• _Action item_: For the records that follow, give the number of lines in which the word "Lamentations" occurs, with nothing added.

• _Exercise data_:
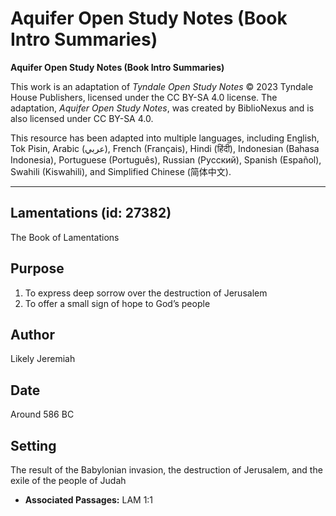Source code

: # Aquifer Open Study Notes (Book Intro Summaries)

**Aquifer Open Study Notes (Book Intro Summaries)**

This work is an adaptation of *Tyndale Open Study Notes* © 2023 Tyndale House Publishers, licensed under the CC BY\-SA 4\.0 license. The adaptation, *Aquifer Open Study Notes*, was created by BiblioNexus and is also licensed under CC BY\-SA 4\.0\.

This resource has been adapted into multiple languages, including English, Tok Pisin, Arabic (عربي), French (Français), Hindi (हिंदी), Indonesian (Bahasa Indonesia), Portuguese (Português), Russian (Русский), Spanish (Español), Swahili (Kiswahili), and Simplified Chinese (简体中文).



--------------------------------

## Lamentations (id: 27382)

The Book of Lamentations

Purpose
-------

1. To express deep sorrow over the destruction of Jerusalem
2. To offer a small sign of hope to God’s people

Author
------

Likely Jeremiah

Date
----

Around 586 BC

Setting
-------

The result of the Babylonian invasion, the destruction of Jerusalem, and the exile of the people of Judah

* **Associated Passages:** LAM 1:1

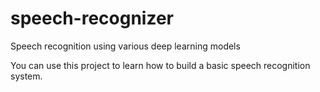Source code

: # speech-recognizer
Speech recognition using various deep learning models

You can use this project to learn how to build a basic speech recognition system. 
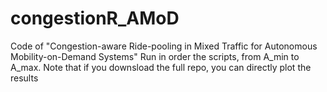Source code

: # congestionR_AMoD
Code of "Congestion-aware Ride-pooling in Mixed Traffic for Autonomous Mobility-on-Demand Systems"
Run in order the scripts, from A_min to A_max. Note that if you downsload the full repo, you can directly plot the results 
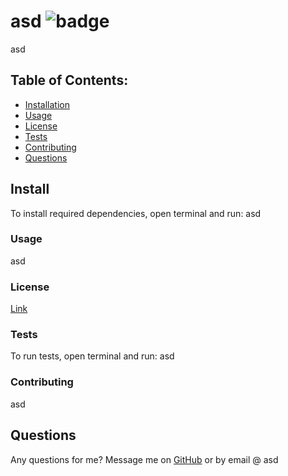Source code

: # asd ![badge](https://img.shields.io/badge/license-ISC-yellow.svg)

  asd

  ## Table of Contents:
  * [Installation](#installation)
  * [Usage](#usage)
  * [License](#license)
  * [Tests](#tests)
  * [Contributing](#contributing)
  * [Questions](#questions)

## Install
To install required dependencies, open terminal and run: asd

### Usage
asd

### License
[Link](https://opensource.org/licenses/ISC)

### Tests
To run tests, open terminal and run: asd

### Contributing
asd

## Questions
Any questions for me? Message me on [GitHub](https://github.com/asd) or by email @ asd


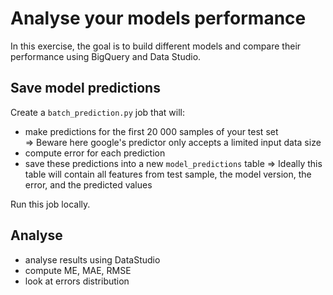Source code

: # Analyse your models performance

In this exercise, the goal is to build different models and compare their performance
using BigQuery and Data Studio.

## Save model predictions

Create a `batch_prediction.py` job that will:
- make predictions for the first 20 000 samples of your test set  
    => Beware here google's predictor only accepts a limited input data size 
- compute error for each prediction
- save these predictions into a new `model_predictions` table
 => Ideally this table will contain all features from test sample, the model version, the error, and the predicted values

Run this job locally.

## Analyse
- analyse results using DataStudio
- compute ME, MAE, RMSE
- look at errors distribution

• _Response for this exercise_: 2